Although a person’s identity is still linked to their blockchain address, this prevents hackers from obtaining a user’s personal information, as can occur when a bank is hacked.

Once a transaction is recorded, its authenticity must be verified by the blockchain network. Thousands or even millions of computers on the blockchain rush to confirm that the details of the purchase are correct.

After a computer has validated the transaction, it is added to the blockchain in the form of a block.

Each block on the blockchain contains its unique hash, along with the unique hash of the block before it.

When the information on a block is edited in any way, that block’s hash code changes—however, the hash code on the block after it would not.

This discrepancy makes it extremely difficult for information on the blockchain to be changed without notice.

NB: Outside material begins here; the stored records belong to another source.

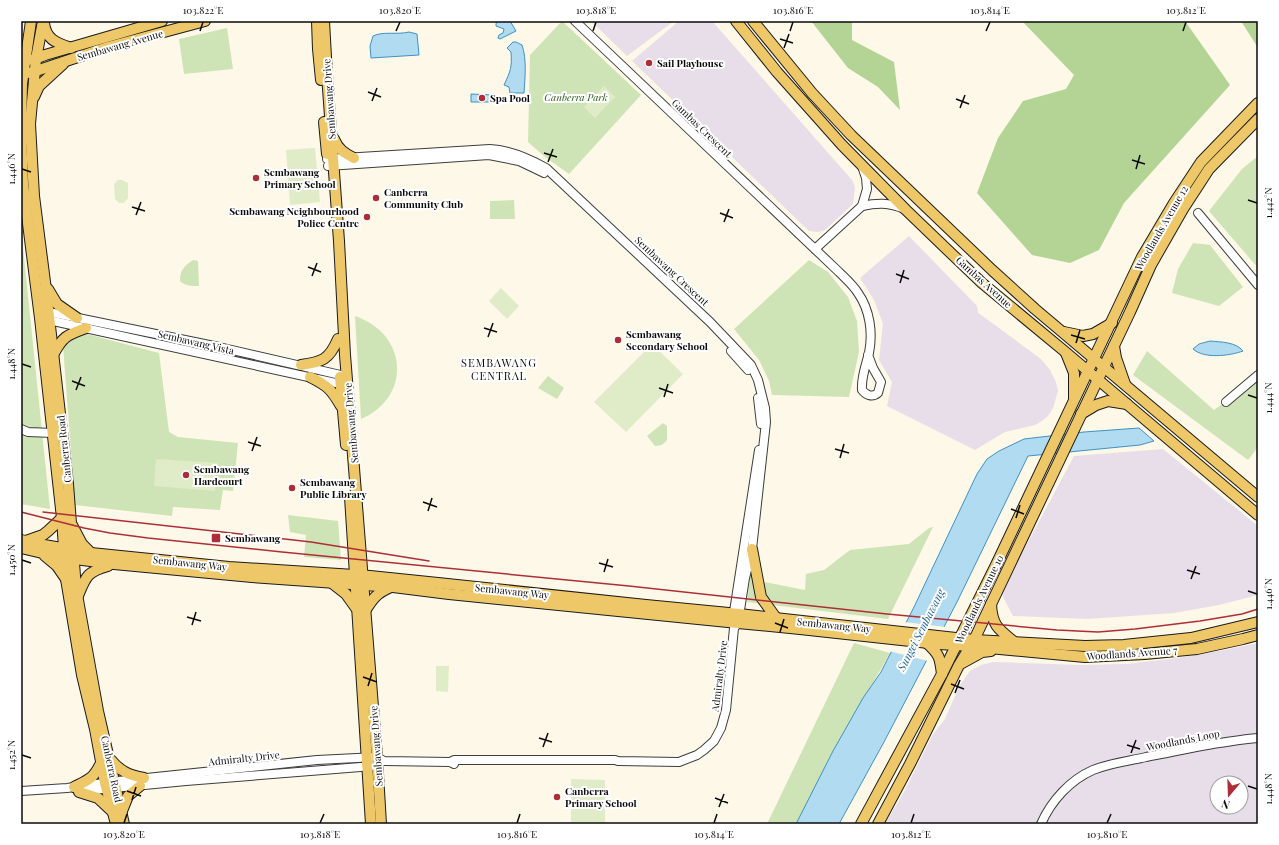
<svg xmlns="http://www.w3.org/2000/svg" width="1279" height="845" viewBox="0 0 1279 845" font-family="'Playfair Display',serif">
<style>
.industrial{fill:#e7dee9;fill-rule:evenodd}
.green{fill:#cfe4b6}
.forest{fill:#b4d496}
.pitch{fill:#e0ecc7}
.water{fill:#b1dbf1;stroke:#3e92c2}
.pier{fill:#fdf8e8}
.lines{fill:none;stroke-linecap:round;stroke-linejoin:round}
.minor-casing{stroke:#3d3d3d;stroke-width:10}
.major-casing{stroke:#1b1b1b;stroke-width:12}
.minor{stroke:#fff;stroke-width:8}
.major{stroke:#eec868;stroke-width:10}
.rail{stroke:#ae2e38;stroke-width:1.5}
.ticks{fill:none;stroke:#0a0a0a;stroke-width:1.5}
.poi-dot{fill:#ae2e38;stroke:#fff;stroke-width:1.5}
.labels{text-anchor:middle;stroke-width:4;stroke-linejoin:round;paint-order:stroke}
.street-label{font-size:10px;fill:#0a0a0a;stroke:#fff}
.poi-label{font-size:10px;font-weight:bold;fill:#0a0a0a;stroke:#fff;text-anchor:start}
.park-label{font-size:10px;font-style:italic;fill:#2f5b20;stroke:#fff}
.neighbourhood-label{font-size:11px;letter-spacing:1px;fill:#0a0a0a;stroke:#fff}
.water-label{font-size:11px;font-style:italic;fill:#1e6391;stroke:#fff}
.neatline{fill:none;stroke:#0a0a0a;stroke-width:1.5}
.ticks-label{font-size:10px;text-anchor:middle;fill:#0a0a0a}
</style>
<rect width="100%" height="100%" fill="#fdf8e8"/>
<!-- industrial -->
<g class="industrial">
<polygon points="591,21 674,21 627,56"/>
<polygon points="679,21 712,21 852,180 855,187 853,204 824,231 817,232 809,231 632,61"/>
<polygon points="909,236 977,306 978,311 977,312 1041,359 1050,370 1056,382 1058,391 1053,408 1048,416 1042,421 1035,425 1005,432 975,450 887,406 892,382 879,360 883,324 874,300 860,278"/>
<polygon points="1163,449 1258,526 1258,595 1219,605 1174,613 1087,619 1013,616 1001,593 1074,456"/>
<path d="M1258,643V824H885L904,792L933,734L945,719L951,705L960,685L970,671L981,665L993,662L1081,665L1127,664L1177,658L1224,650ZM1217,783H1241V807H1217Z"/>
</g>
<!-- green -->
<g class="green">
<polygon points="562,21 641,95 569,174 544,156 528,142 530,55"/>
<polygon points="227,28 233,69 184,74 179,39"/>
<polygon points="1258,156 1258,268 1209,211 1242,169"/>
<polygon points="514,200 515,219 490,219 490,201"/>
<polygon points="21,228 50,509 21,504"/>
<polygon points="1193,243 1210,245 1243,287 1219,306 1172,293 1178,269"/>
<path d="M193,260L198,261L199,286C192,286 185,286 180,281C180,270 184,266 193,260Z"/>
<polygon points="809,260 828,272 848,297 857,321 859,352 849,397 772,395 769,381 759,360 734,329"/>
<path d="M355,316C408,334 412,397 361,419Z"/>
<polygon points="83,333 159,353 169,432 178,437 238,443 233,491 223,490 220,510 173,507 172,516 75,505 63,346"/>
<polygon points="1147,351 1214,410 1258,377 1258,447 1248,460 1133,375"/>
<polygon points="548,376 564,388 557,399 538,388"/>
<polygon points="663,423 667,426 667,440 662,445 655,446 647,436"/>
<polygon points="288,515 338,521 341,560 304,557 306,535 290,532"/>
<polygon points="933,527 888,619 747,602 752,564 760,581 805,590 806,574 824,570 850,550 909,544 929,528"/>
<polygon points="854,643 890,653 825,767 797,824 767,824"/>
</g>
<!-- forest -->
<g class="forest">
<polygon points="811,21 852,21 852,40 894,62 900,110 878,87 848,68"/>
<polygon points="1022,21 1185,21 1230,85 1124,203 1099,250 1070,263 1032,255 977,193 998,138 1023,101 1066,89 1074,75"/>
<polygon points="1241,21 1258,21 1258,48"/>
</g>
<!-- pitch -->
<g class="pitch">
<polygon points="604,86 615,97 595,118 584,107"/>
<polygon points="315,148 320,202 290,205 286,150"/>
<polygon points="118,180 122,180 128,183 128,198 124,203 119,203 115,199 114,184"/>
<polygon points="501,288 519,306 507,319 489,301"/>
<polygon points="652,344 683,374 626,432 594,402"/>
<polygon points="156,459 217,463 215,491 154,486"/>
<polygon points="436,666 449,666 448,692 436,691"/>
<polygon points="571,779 605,780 605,824 571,824"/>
</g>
<!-- water -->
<g class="water">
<polygon points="497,21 510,21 516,31 500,39 498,38 499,35 503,33 504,29 496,26 496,24"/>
<path d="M409,32L417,34L419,55L371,58L370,46L373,36C383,31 397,35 409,32Z"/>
<path d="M513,42H516L522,45C527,60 525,77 524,93H510L509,87L504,85C511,70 512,67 511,52L507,48Z"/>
<polygon points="471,94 493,95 493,102 471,102"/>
<path d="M1210,341C1221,342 1236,342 1243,351C1229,356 1204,359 1193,349L1199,344Z"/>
<polygon points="1139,428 1154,441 1140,445 1028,456 957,602 884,742 839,824 796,824 833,751 863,698 881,672 914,607 977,474 987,459 999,451 1024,439 1084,432"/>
</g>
<!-- pier -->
<polygon class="pier" points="904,622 946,627 928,661 889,651"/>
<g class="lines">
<defs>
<g id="minor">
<path d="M575,21L839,272C846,279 853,285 858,293C870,310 873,333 869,353C866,365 861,377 862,390C866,395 872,398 878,393L881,382L873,368L868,355"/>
<path d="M327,159L490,149C510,150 528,158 546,168L710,322L751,365L758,380L765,408L766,422L752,549L745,578L738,623L734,628L726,710L721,728L714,741L704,750L697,755L679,762L618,761L615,760H454L450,762"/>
<polyline points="328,166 489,155 519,161 544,173"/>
<path d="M862,206C876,203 889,202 904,209"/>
<polyline points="1198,213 1258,285"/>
<polyline points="815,249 862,206 867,189 866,178 862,166"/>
<polyline points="44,311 219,347 345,376"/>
<polyline points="44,319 345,385"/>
<polyline points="731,351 748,370"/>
<polyline points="758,398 761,424"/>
<polyline points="1226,402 1258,375"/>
<polyline points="21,429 28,432 53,433"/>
<polyline points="733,618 759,450"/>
<polyline points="21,791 67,788 118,781 317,760 377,757 384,761 450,762 454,764"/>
<polyline points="82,791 186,781 373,766"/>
<path d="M1041,824C1051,801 1070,780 1093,770C1110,763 1129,761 1146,757C1168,753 1190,748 1213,744C1228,742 1243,739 1258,738"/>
</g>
<g id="major">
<polyline points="31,21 22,84 21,132 23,184 40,318 62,518 66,579 82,675 95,729 105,783 116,824"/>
<polyline points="43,21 36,59 30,124 34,196 45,282 68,484 76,589 98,711 124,824"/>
<polyline points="317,21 318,49 321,80"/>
<polyline points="324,21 327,75 339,241 345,355 377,757 381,824"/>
<polyline points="736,21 777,72 842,145 906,210 982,283 1063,350 1258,515"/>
<polyline points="753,21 812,93 851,135 992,270 1035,309 1258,497"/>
<path d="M44,23C46,40 57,43 71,48"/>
<polyline points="32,60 45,55 162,21"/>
<polyline points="30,73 108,47 205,21"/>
<polyline points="34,97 39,86 63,64"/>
<polyline points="324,122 327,154"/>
<path d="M334,139C338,149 344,153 354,158"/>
<polyline points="48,289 57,304 77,318"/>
<polyline points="1064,332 1083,336 1093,334 1112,323"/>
<polyline points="1114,346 1116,358 1125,384"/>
<polyline points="1066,353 1074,373 1074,398"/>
<path d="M53,355C63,336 67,335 86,328"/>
<path d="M301,365C322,362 329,360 338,339"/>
<path d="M310,377C328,386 331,389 341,406"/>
<polyline points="340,377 346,445"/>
<polyline points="1081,414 1096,405 1108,401 1127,404"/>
<polyline points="350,497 371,824"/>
<polyline points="72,525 82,544 91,553"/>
<polyline points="21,540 44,545 91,553 229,567 370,576 438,583 646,605 739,614 974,640 1085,646 1124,645 1191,638 1258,622"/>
<polyline points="26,541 43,535 48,531 62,518"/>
<polyline points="21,548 59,557 114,564 252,577 393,587 449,594 738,623 800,629 938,644 957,645 1085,657 1145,654 1197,649 1243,639 1258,635"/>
<polyline points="752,549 761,597 776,618"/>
<polyline points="45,556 57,566 66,579"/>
<polyline points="332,583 346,594 356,608"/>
<path d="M77,598C86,577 86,572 108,566"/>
<path d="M991,604C992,625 998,629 1013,641"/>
<path d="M365,611C373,598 377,593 391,587"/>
<path d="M927,643C940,655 940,658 942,674"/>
<polyline points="962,663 982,652 991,651"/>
<path d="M111,760C121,772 129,775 144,778"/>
<path d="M74,787C90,779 93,779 101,763"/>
<polyline points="79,792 98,798 113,812"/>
<polyline points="122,811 128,796 140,786"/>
<polyline points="861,824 942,674 996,565 1142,257 1174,203 1201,162 1258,103"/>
<polyline points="878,824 910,764 959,665 974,640 1130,312 1151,265 1183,209 1209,169 1258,119"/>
</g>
</defs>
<!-- minor casing -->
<use href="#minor" class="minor-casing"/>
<!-- major casing -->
<use href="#major" class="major-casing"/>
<!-- minor -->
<use href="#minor" class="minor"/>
<!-- major -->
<use href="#major" class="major"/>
<!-- rail -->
<g class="rail">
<polyline points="21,512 84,528 110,533 148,538 282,552 629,586 887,614 1057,630 1098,632 1135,629 1200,621 1242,614 1258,609"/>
<polyline points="43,512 311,542 429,561"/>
</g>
</g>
<!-- ticks -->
<path class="ticks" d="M200,31L203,22M396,31L400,22M593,31L596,22M790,31L793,22M986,31L990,22M1183,31L1186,22M780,39L793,43M784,48L789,34M368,92L381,97M956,99L969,104M372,101L377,88M960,108L965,95M544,153L557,157M1132,160L1145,164M548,162L553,149M22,169L31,172M1136,169L1140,155M1248,200L1257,203M132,207L145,211M720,213L733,218M136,215L141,202M724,222L729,209M308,267L321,272M896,274L909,279M312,276L317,263M900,283L904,270M484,328L497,332M1071,335L1085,339M488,337L493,323M1076,343L1080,330M22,364L31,367M72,381L85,386M659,388L673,393M76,390L81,377M1248,395L1257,398M664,397L668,384M248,442L261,446M835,449L849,453M252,451L257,437M840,458L844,444M423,502L437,507M1011,509L1024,514M428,511L432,498M1016,518L1020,505M22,560L31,563M599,563L613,567M1187,570L1200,574M604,572L608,559M1191,579L1196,566M1248,591L1257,594M187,617L201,621M775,623L788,628M192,625L196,612M780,632L784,619M363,677L377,682M951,684L964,689M368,686L372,673M955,693L960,680M539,738L552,742M1127,745L1140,749M543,747L548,733M1131,753L1136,740M22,755L31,758M1248,786L1257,789M127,791L141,796M715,798L728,803M132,800L136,787M719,807L724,794M124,823L127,814M320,823L324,814M517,823L520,814M714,823L717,814M911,823L914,814M1107,823L1111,814"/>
<!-- markers -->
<g class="poi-dot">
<circle cx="649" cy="63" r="4"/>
<circle cx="482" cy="98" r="4"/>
<circle cx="256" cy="178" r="4"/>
<circle cx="376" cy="198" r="4"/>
<circle cx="367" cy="217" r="4"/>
<circle cx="618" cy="340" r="4"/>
<circle cx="186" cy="475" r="4"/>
<circle cx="292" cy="488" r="4"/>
<rect x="211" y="533" width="10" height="10" rx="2"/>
<circle cx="557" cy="797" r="4"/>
</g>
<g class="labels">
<!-- street labels -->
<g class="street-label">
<text transform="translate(120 45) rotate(-16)" y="4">Sembawang Avenue</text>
<text transform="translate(329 99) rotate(-94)" y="4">Sembawang Drive</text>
<text transform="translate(702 128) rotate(44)" y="4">Gambas Crescent</text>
<text transform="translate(1161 228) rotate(-60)" y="4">Woodlands Avenue 12</text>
<text transform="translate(672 271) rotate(43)" y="4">Sembawang Crescent</text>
<text transform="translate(984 282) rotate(42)" y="4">Gambas Avenue</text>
<text transform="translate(196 342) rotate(13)" y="4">Sembawang Vista</text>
<text transform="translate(351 423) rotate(-95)" y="4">Sembawang Drive</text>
<text transform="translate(64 449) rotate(-96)" y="4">Canberra Road</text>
<text transform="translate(190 563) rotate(6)" y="4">Sembawang Way</text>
<text transform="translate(512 591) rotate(6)" y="4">Sembawang Way</text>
<text transform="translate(979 599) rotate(-64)" y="4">Woodlands Avenue 10</text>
<text transform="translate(834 625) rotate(6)" y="4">Sembawang Way</text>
<text transform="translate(1132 653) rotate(-4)" y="4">Woodlands Avenue 7</text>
<text transform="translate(719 676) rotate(-83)" y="4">Admiralty Drive</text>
<text transform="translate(1183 740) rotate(-11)" y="4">Woodlands Loop</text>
<text transform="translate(376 746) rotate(-94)" y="4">Sembawang Drive</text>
<text transform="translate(244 758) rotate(-6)" y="4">Admiralty Drive</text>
<text transform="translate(112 769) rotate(78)" y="4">Canberra Road</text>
</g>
<!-- poi labels -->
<g class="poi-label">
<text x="657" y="67">Sail Playhouse</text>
<text x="490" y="102">Spa Pool</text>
<text x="264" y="176">Sembawang<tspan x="264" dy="12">Primary School</tspan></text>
<text x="384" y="196">Canberra<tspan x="384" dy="12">Community Club</tspan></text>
<text x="359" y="215" text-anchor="end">Sembawang Neighbourhood<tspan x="359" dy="12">Police Centre</tspan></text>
<text x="626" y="338">Sembawang<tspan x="626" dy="12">Secondary School</tspan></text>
<text x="194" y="473">Sembawang<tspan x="194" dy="12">Hardcourt</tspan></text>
<text x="300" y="486">Sembawang<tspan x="300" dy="12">Public Library</tspan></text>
<text x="225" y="542">Sembawang</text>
<text x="565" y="795">Canberra<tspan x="565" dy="12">Primary School</tspan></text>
</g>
<!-- park labels -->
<g class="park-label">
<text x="576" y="101">Canberra Park</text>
</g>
<!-- neighbourhood labels -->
<g class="neighbourhood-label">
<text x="499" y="367">SEMBAWANG<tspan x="499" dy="13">CENTRAL</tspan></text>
</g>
<!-- water labels -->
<g class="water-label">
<text transform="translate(921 630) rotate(-63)" y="4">Sungei Sembawang</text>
</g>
</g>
<!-- border -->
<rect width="1279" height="845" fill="none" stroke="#ffffff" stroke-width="44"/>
<!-- north arrow -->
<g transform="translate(1229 795) rotate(199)"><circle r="19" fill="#ffffff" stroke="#9d9d9d"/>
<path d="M0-3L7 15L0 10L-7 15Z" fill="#ae2e38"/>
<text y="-6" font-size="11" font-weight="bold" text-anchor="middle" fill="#0a0a0a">N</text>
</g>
<rect x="22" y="22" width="1235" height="801" class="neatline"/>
<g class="ticks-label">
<text x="203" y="14">103.822°E</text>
<text x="400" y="14">103.820°E</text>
<text x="596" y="14">103.818°E</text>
<text x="793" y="14">103.816°E</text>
<text x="990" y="14">103.814°E</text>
<text x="1186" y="14">103.812°E</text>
<text transform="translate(11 169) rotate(-90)" y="4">1.446°N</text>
<text transform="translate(1268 203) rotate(-90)" y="4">1.442°N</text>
<text transform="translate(11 364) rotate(-90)" y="4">1.448°N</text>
<text transform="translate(1268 398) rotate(-90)" y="4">1.444°N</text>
<text transform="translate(11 560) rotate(-90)" y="4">1.450°N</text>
<text transform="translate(1268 594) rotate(-90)" y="4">1.446°N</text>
<text transform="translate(11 755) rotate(-90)" y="4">1.452°N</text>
<text transform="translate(1268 789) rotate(-90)" y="4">1.448°N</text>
<text x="124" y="838">103.820°E</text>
<text x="320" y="838">103.818°E</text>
<text x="517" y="838">103.816°E</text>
<text x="714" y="838">103.814°E</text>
<text x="911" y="838">103.812°E</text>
<text x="1107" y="838">103.810°E</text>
</g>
</svg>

It is interesting to know about the criticisms of blockchain.

 

 

CONCLUSION

Blockchain technology is a new tool for authentication and legal restrictions in the digital world that we can destroy and use to manage and manage.

As a result, China’s blockchain technology has a new digital responsibility.

Blockchain is a better, safer way to record the activity and keep the data fresh while maintaining a record of its history.

The data can’t be corrupted by anyone or accidentally deleted, and you benefit from both a historical trail of data, plus an instantly up-to-date record.

Data stored in the blockchain is immutable and cannot be changed easily as explained above.

Also, the data is added to the block after it is approved by everyone in the network and thus allowing secure transactions.

Those who validate the transactions and add them in the block are called miners.

If we keep organizing trust, our work, and economy with our differences as a starting point, we’ll proceed in making our world more complex.

Our productivity growth will not keep up with our cost growth. And that doesn’t make any sense.

IT service management (ITSM) can be an important partner in improving productivity and privacy. ITSM can help to make the world less complex, and less frightening for a lot of people. What we need is new hope and a new trust that we, as human beings, are capable of solving the problems that we created ourselves.

That’s why the blockchain made perfect sense for financial transactions — starting with Bitcoin — and will always be tied to some kind of financial reward.

Immutability is one of the strengths of Blockchain, but it is not without its cost — it is what makes the data storage so large, and everyone must have a copy.